Deshalb wird mit Spannung erwartet, was Trump und seine Entourage aus der Sache machen. Wird er sich stellen oder sich Handschellen anlegen lassen und eine Show abziehen? Untersuchungshaft bleibt ihm wohl erspart - wegen einer Gewalttat muss er sich ja nicht verantworten, und Fluchtgefahr ist kaum zu erwarten bei einem Präsidentschaftsbewerber mit medialer Dauerpräsenz.

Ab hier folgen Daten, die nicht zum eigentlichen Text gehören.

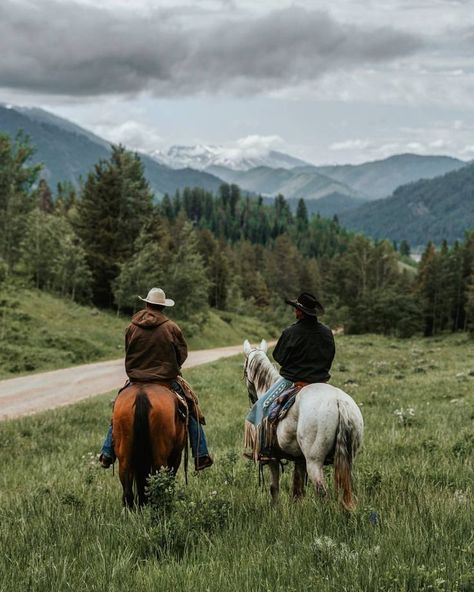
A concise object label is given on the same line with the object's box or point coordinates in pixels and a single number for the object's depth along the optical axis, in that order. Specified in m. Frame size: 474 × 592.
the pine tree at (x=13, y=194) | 53.19
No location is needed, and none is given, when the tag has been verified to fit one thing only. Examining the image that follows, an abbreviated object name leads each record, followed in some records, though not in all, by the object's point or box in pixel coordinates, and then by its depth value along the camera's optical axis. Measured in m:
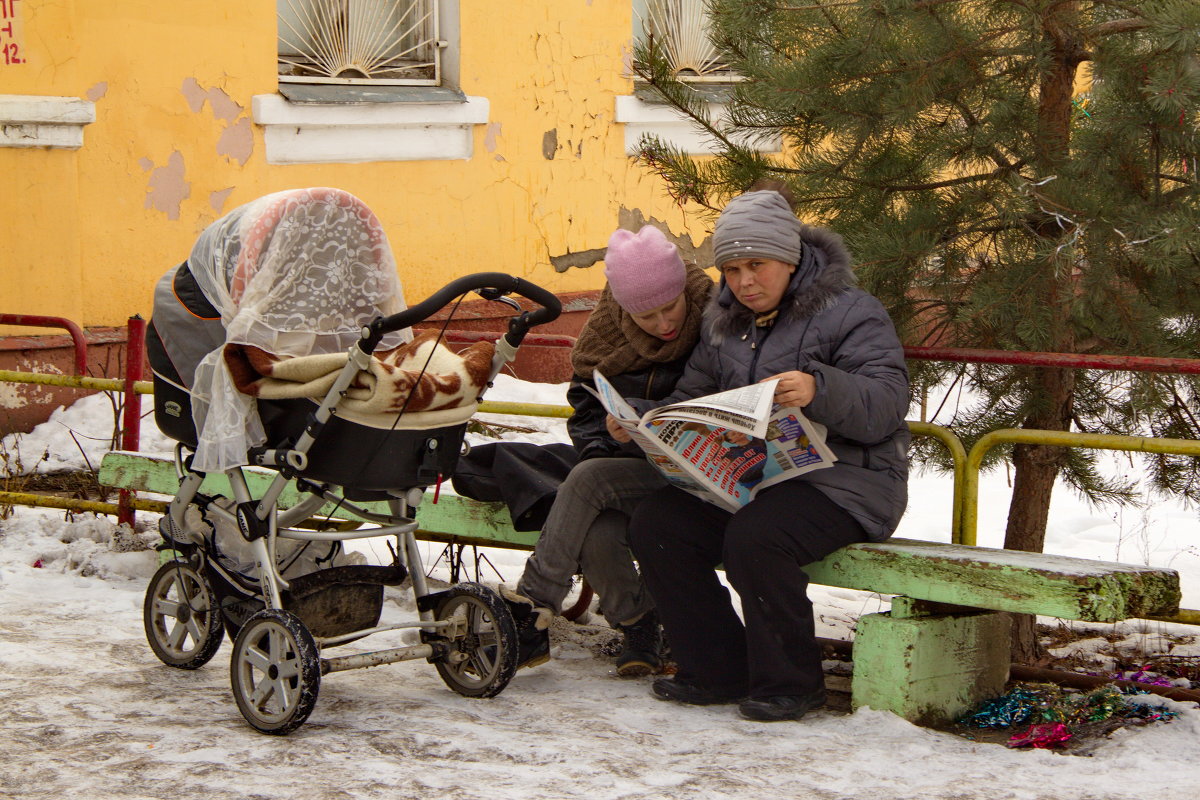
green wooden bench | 7.19
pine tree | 7.80
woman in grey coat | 7.56
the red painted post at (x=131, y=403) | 11.09
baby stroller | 7.42
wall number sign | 13.27
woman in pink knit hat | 8.40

Allerdings droht Trump auf eine Weise, die an den tödlichen Sturm aufs Kapitol vom 6. Januar 2021 erinnert.

Für ihn ist dies "politische Verfolgung und Wahleinmischung auf dem höchsten Niveau der Geschichte". Der Ankläger Bragg, ein Demokrat, sei "eine Schande" (und "ein degenerierter Psychopath"). Sich selbst nennt er wie üblich "eine völlig unschuldige Person". In seinem Netzwerk Truth Social warnte Trump, "so eine falsche Anklage" könne "katastrophale Folgen für unser Land" haben. Er schrieb von "potenziellem Tod und Zerstörung", die Behörden sind in Alarmbereitschaft, bisher werden relativ wenige Anhänger auf den Straßen gesichtet.

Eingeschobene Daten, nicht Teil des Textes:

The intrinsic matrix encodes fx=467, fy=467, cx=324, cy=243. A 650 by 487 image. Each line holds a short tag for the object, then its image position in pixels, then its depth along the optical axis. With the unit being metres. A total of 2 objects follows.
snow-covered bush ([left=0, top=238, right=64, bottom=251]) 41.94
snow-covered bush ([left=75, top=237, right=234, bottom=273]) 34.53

Die Republikaner stehen weitgehend Spalier. Einerseits nehmen selbst die Zweifel der Grand Old Party an Trump zu, andererseits ist er ihr Frontmann. Basis und Teile des Establishments folgen dem Narrativ von der links motivierten Hexenjagd. Floridas Gouverneur Ron DeSantis, Trumps vermutlich schärfster Rivale bei republikanischen Vorwahlen, machte sich kürzlich über Trumps Probleme mit der Nacktdarstellerin lustig und hält sich ansonsten zurück. Die Demokratin Nancy Pelosi twitterte: "Niemand steht über dem Gesetz, und jeder hat das Recht auf einen Prozess, um seine Unschuld zu beweisen. Hoffentlich wird der ehemalige Präsident das System, das ihm dieses Recht gewährt, friedlich respektieren."

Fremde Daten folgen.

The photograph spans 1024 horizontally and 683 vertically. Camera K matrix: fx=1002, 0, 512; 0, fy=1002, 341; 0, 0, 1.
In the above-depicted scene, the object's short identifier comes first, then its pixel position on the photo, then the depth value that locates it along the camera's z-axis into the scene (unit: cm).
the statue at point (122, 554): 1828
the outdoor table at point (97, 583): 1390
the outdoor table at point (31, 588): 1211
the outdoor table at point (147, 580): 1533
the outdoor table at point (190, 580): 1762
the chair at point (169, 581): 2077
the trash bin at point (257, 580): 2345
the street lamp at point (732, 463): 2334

Von mehr als 30 Anklagepunkten wegen Geschäftsbetrugs ist die Rede. Strafbar wäre nicht, dass Trump vor seinem Wahlsieg 2016 über einen Anwalt 130 000 Dollar an die Erotikschauspielerin Stormy Daniels bezahlt haben soll, damit sie die mutmaßliche Affäre der beiden aus dem Jahre 2006 in Stille hüllt. Der schlüpfrige Teil der Story erinnert natürlich ein wenig an Bill Clinton und dessen Praktikantin im Oval Office, das Abenteuer brachte Clinton ein Impeachment ein. Trump jedoch scheint nach Ansicht der Staatsanwaltschaft und der Grand Jury aus 23 US-Bürgern mit der Rückerstattung der Zahlung an seinen Anwalt vor allem gegen Regeln der Wahlfinanzierung verstoßen haben.

Noch ist die Anklageschrift nicht entsiegelt, es dürfte jedenfalls der Anfang einer für Trump eventuell recht unangenehmen Serie von Prozessen sein. Ermittelt wird unter anderem auch deshalb gegen ihn, weil er seine Fans nach seiner Wahlniederlage 2020 zum Aufstand aufrief und versucht haben soll, Joe Bidens Wahlerfolg zu kippen. Nun erlebt New York, die Stadt mit dem Trump Tower, vielleicht seinen Niedergang, aber wer weiß das schon so genau.